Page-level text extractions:
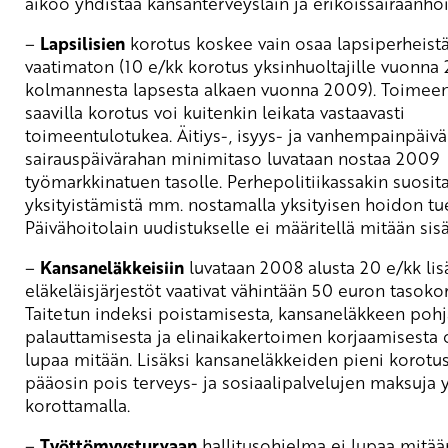
aikoo yhdistää kansanterveyslain ja erikoissairaanhoi
–
Lapsilisien
korotus koskee vain osaa lapsiperheistä
vaatimaton (10 e/kk korotus yksinhuoltajille vuonna
kolmannesta lapsesta alkaen vuonna 2009). Toimee
saavilla korotus voi kuitenkin leikata vastaavasti
toimeentulotukea. Äitiys-, isyys- ja vanhempainpäivä
sairauspäivärahan minimitaso luvataan nostaa 2009
työmarkkinatuen tasolle. Perhepolitiikassakin suosit
yksityistämistä mm. nostamalla yksityisen hoidon tu
Päivähoitolain uudistukselle ei määritellä mitään sisä
–
Kansaneläkkeisiin
luvataan 2008 alusta 20 e/kk lisä
eläkeläisjärjestöt vaativat vähintään 50 euron tasokor
Taitetun indeksi poistamisesta, kansaneläkkeen poh
palauttamisesta ja elinaikakertoimen korjaamisesta 
lupaa mitään. Lisäksi kansaneläkkeiden pieni korotus
pääosin pois terveys- ja sosiaalipalvelujen maksuja
korottamalla.
–
Työttömyysturvaan
hallitusohjelma ei lupaa mitää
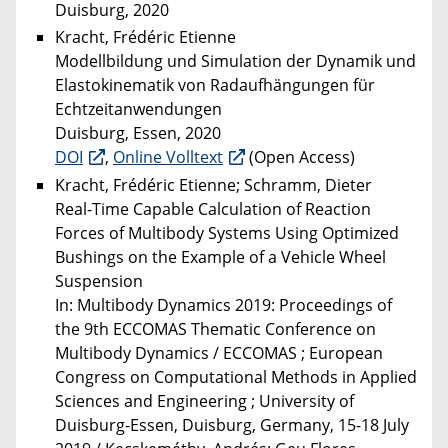
Duisburg, 2020
Kracht, Frédéric Etienne
Modellbildung und Simulation der Dynamik und
Elastokinematik von Radaufhängungen für
Echtzeitanwendungen
Duisburg, Essen, 2020
DOI
,
Online Volltext
(Open Access)
Kracht, Frédéric Etienne; Schramm, Dieter
Real-Time Capable Calculation of Reaction
Forces of Multibody Systems Using Optimized
Bushings on the Example of a Vehicle Wheel
Suspension
In: Multibody Dynamics 2019: Proceedings of
the 9th ECCOMAS Thematic Conference on
Multibody Dynamics / ECCOMAS ; European
Congress on Computational Methods in Applied
Sciences and Engineering ; University of
Duisburg-Essen, Duisburg, Germany, 15-18 July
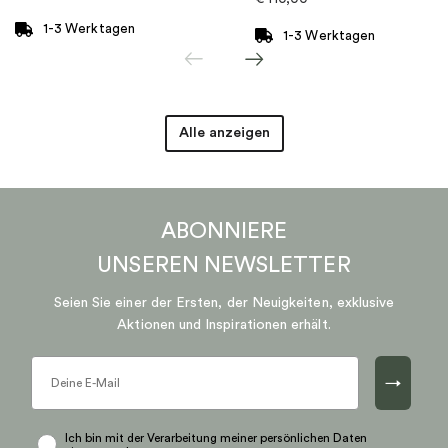
1-3 Werktagen
1-3 Werktagen
Alle anzeigen
ABONNIERE
UNSEREN
NEWSLETTER
Seien Sie einer der Ersten, der Neuigkeiten, exklusive
Aktionen und Inspirationen erhält.
→
Ich bin mit der Verarbeitung meiner persönlichen Daten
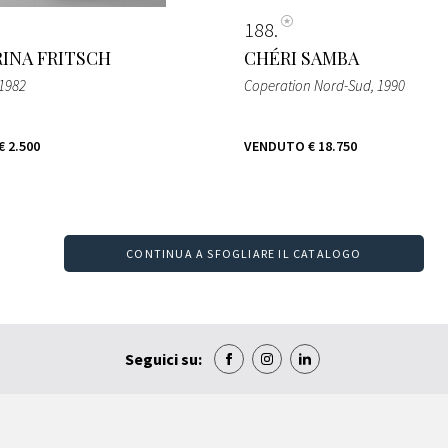
188
INA FRITSCH
CHÉRI SAMBA
1982
Coperation Nord-Sud
, 1990
€ 2.500
VENDUTO
€ 18.750
CONTINUA A SFOGLIARE IL CATALOGO
Seguici su:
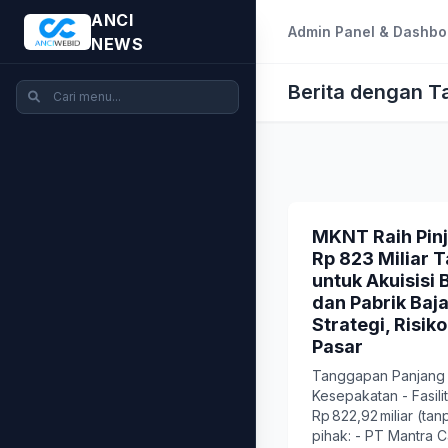
ANCI
Admin Panel & Dashbo
NEWS
Berita dengan 
MKNT Raih Pin
Rp 823 Miliar 
untuk Akuisisi
dan Pabrik Baja
Strategi, Risik
Pasar
Tanggapan Panjang
Kesepakatan - Fasili
Rp 822,92 miliar (ta
pihak: - PT Mantra Ca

→ WHAT THE TASK ASKS
The range to copy runs from the line with "Coperation Nord-Sud" to the last line of the entries, both included; copy it exactly and leave out the pictures.

→ RESULT FOR THIS EXERCISE
Coperation Nord-Sud
, 1990
€ 2.500
VENDUTO
€ 18.750
CONTINUA A SFOGLIARE IL CATALOGO
Seguici su:
ANCI
Admin Panel & Dashbo
NEWS
Berita dengan 
MKNT Raih Pin
Rp 823 Miliar 
untuk Akuisisi
dan Pabrik Baja
Strategi, Risik
Pasar
Tanggapan Panjang
Kesepakatan - Fasili
Rp 822,92 miliar (ta
pihak: - PT Mantra Ca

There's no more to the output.